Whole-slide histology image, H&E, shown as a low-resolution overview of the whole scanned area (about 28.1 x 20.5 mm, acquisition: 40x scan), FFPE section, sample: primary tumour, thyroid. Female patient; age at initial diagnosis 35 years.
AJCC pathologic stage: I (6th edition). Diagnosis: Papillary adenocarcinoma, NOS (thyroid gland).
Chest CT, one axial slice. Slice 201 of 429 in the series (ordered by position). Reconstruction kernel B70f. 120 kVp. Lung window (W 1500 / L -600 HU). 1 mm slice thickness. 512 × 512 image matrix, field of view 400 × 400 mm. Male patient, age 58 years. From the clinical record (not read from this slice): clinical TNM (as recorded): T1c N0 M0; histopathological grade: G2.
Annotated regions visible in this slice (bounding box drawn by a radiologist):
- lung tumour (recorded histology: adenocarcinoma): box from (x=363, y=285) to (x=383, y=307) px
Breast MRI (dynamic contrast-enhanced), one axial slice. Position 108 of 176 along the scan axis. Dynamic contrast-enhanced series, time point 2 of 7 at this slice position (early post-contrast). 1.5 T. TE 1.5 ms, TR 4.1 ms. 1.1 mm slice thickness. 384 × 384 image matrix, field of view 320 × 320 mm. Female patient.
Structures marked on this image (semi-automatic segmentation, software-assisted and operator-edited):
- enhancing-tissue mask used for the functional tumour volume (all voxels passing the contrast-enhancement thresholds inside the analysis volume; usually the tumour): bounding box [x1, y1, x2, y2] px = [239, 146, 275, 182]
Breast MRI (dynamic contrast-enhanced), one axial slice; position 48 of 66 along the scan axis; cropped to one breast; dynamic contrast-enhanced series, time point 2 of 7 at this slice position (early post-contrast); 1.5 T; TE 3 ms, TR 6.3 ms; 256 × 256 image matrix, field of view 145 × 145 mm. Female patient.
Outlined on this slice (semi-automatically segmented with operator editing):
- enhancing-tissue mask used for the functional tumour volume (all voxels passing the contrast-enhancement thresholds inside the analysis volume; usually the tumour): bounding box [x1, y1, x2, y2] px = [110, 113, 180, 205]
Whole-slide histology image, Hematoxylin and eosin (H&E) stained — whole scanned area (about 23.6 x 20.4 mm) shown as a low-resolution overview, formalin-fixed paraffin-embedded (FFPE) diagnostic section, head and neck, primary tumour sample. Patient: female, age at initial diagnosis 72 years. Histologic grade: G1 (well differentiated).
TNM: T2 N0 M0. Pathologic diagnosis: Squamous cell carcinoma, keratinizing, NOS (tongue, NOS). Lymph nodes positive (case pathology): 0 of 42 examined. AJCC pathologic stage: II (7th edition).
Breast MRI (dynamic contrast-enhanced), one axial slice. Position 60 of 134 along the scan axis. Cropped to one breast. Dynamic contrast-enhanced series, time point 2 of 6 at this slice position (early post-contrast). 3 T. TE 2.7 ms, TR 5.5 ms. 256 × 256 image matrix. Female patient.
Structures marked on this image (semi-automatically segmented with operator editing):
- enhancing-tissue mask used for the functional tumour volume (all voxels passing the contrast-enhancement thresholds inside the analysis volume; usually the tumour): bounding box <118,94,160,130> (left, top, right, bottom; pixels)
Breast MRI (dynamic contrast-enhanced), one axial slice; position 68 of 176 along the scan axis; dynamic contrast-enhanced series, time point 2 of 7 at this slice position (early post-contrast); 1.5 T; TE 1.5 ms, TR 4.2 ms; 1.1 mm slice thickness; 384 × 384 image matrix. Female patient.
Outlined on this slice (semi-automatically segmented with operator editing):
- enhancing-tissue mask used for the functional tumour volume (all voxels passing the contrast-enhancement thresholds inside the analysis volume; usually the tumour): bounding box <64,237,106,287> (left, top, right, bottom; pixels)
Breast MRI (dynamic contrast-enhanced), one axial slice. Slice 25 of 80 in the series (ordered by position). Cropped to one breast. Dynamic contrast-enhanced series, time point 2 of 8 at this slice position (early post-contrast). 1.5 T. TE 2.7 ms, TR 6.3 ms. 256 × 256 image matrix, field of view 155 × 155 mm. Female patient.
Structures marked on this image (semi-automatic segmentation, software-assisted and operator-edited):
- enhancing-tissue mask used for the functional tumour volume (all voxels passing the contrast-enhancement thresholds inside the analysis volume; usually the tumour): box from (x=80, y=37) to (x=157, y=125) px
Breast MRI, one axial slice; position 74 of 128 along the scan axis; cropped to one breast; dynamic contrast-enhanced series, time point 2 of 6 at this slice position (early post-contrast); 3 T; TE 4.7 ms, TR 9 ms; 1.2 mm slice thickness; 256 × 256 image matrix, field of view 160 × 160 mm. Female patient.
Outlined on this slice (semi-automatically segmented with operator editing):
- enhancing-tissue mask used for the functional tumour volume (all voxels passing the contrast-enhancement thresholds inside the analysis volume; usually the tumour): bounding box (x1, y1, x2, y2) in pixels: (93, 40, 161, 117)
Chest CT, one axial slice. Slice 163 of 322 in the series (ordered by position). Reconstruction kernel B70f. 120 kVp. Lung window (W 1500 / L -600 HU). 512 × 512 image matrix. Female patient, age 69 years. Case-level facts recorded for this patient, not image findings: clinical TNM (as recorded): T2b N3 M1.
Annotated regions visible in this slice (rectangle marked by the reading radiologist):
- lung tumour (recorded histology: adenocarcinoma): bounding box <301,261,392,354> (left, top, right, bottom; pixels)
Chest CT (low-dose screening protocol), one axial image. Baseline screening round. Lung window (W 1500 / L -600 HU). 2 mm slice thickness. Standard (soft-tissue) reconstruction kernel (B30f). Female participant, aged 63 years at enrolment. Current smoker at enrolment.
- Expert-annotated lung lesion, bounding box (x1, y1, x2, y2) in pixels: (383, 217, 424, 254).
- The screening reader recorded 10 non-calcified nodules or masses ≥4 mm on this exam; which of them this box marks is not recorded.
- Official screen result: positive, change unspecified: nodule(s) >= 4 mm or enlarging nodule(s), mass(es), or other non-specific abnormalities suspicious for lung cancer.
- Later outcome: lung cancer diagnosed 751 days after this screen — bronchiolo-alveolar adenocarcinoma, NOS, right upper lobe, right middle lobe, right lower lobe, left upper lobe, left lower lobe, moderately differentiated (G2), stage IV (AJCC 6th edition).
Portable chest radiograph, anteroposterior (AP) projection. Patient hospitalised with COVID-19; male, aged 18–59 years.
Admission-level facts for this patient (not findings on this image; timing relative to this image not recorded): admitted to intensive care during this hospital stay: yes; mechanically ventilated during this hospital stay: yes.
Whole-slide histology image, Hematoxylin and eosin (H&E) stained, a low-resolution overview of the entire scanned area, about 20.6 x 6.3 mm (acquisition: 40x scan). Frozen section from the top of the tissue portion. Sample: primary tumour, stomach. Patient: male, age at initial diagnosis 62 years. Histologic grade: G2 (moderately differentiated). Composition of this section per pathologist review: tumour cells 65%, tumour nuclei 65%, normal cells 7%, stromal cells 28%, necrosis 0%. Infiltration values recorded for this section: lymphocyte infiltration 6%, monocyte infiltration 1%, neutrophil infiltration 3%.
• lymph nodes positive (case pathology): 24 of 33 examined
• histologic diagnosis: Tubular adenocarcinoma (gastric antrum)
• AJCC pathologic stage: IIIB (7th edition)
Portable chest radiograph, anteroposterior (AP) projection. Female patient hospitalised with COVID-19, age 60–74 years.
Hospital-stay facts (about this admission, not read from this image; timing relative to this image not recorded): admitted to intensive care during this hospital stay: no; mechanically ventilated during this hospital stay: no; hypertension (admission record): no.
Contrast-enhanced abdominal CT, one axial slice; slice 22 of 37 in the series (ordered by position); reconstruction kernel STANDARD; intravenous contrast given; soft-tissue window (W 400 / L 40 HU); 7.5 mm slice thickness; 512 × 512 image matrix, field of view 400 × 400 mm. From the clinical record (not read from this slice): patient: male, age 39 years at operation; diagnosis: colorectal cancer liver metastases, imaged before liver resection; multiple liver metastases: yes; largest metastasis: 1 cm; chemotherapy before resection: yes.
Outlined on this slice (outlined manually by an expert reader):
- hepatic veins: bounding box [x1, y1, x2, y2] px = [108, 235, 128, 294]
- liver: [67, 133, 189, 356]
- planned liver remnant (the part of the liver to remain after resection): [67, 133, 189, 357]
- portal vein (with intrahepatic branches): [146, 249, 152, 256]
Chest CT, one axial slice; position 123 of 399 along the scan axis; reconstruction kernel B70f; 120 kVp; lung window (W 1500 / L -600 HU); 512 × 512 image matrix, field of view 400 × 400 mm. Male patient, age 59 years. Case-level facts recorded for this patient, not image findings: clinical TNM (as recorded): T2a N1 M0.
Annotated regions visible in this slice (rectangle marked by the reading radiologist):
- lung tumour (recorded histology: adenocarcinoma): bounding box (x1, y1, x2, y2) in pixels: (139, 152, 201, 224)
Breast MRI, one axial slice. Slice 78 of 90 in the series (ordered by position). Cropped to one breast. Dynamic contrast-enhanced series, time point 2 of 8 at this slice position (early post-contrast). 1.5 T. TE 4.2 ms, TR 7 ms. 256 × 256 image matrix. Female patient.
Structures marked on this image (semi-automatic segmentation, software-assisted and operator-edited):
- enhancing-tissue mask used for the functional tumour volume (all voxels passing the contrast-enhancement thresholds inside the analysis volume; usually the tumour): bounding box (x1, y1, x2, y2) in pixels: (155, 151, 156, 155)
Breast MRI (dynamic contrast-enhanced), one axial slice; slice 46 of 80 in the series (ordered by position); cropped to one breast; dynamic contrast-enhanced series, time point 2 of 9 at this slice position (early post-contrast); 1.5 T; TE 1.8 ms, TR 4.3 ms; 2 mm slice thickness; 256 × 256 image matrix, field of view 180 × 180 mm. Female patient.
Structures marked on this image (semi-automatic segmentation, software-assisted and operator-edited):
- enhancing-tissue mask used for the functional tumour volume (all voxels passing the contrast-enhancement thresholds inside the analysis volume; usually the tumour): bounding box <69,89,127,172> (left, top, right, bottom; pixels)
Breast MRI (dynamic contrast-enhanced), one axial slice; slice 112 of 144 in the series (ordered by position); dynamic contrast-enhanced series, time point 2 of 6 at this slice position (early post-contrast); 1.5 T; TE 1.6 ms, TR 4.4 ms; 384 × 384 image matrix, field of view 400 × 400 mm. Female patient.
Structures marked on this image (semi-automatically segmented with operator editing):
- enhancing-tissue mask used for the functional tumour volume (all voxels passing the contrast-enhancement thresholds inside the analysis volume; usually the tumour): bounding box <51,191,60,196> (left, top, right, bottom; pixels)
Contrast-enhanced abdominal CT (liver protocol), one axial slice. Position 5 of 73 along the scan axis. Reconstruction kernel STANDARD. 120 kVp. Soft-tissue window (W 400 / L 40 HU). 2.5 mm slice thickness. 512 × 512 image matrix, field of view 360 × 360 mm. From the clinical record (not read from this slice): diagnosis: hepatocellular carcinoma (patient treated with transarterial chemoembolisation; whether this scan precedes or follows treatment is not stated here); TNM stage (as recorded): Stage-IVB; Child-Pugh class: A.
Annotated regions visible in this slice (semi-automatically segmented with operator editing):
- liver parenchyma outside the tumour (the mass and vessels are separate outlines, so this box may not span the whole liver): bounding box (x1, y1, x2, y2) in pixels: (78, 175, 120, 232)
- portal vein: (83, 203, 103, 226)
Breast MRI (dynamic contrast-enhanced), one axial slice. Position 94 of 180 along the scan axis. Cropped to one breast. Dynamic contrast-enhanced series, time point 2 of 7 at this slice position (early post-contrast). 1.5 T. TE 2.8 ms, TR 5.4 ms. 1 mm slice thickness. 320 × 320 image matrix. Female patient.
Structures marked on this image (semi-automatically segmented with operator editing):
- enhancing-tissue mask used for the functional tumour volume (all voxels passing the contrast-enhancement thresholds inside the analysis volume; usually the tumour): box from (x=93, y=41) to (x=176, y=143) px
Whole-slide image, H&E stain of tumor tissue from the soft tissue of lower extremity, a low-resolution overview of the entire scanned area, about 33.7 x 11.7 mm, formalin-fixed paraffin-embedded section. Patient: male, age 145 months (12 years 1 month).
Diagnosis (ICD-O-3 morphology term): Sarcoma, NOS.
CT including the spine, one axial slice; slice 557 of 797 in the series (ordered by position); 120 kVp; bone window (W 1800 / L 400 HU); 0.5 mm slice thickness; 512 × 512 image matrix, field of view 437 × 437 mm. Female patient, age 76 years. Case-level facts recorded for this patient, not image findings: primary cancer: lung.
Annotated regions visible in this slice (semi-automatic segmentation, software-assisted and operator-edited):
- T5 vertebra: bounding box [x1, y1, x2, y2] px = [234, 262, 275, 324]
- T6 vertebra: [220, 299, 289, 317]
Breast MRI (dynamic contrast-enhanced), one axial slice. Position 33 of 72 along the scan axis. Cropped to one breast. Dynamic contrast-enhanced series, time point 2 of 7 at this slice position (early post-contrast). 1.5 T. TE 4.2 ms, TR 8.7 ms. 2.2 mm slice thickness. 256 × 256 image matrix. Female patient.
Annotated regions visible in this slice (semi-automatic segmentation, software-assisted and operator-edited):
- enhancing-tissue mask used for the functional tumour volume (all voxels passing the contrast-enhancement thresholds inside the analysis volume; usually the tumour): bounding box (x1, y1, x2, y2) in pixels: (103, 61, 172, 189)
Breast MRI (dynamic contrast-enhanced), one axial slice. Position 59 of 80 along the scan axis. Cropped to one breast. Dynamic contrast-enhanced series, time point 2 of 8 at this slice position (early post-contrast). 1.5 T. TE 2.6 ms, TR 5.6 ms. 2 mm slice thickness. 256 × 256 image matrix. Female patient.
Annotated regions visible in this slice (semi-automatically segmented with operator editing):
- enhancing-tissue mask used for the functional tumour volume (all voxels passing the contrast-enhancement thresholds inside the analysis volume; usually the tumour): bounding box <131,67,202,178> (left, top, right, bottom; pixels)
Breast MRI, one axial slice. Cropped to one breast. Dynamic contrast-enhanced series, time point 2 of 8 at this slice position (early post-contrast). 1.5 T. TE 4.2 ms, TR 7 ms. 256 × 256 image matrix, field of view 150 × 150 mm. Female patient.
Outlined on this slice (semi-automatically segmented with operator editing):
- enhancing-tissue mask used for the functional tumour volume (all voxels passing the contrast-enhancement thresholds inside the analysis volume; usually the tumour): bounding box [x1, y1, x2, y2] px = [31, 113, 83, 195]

───

= Work request =
Could you copy exactly the lines from the first line of the records above through the line containing "146, 275, 182]", both included, and nothing else?

= Reply to the exercise =
Whole-slide histology image, H&E, shown as a low-resolution overview of the whole scanned area (about 28.1 x 20.5 mm, acquisition: 40x scan), FFPE section, sample: primary tumour, thyroid. Female patient; age at initial diagnosis 35 years.
AJCC pathologic stage: I (6th edition). Diagnosis: Papillary adenocarcinoma, NOS (thyroid gland).
Chest CT, one axial slice. Slice 201 of 429 in the series (ordered by position). Reconstruction kernel B70f. 120 kVp. Lung window (W 1500 / L -600 HU). 1 mm slice thickness. 512 × 512 image matrix, field of view 400 × 400 mm. Male patient, age 58 years. From the clinical record (not read from this slice): clinical TNM (as recorded): T1c N0 M0; histopathological grade: G2.
Annotated regions visible in this slice (bounding box drawn by a radiologist):
- lung tumour (recorded histology: adenocarcinoma): box from (x=363, y=285) to (x=383, y=307) px
Breast MRI (dynamic contrast-enhanced), one axial slice. Position 108 of 176 along the scan axis. Dynamic contrast-enhanced series, time point 2 of 7 at this slice position (early post-contrast). 1.5 T. TE 1.5 ms, TR 4.1 ms. 1.1 mm slice thickness. 384 × 384 image matrix, field of view 320 × 320 mm. Female patient.
Structures marked on this image (semi-automatic segmentation, software-assisted and operator-edited):
- enhancing-tissue mask used for the functional tumour volume (all voxels passing the contrast-enhancement thresholds inside the analysis volume; usually the tumour): bounding box [x1, y1, x2, y2] px = [239, 146, 275, 182]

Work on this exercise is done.